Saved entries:
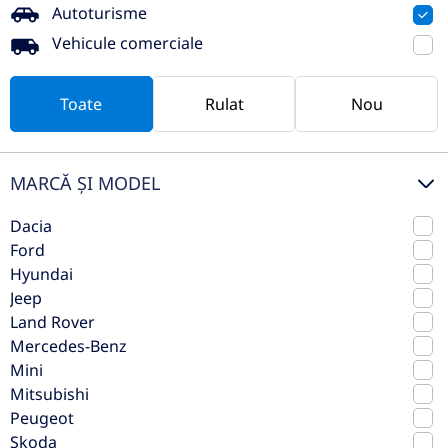
Autoturisme
rulat
Vehicule comerciale
Toate
Rulat
Nou
MARCĂ ȘI MODEL
Dacia
Ford
Hyundai
Skoda Scala
Jeep
Land Rover
2021
Automata
Mercedes-Benz
69.791 km
Fata
Mini
Benzina
110 CP
Mitsubishi
Peugeot
Preț de listă
Skoda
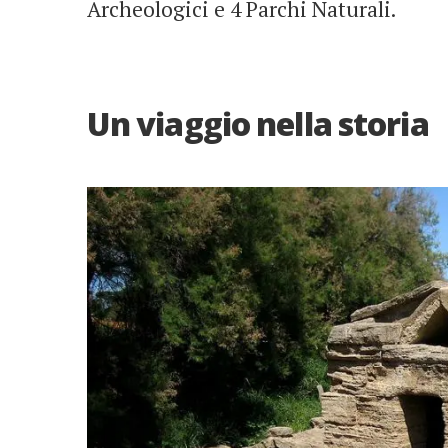
Archeologici e 4 Parchi Naturali.
Un viaggio nella storia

# What you have to do
Start copying at the line that contains "Archeologici e 4 Parchi Naturali." and stop after the last line of the records, keeping every line exactly.

# Final answer
Archeologici e 4 Parchi Naturali.
Un viaggio nella storia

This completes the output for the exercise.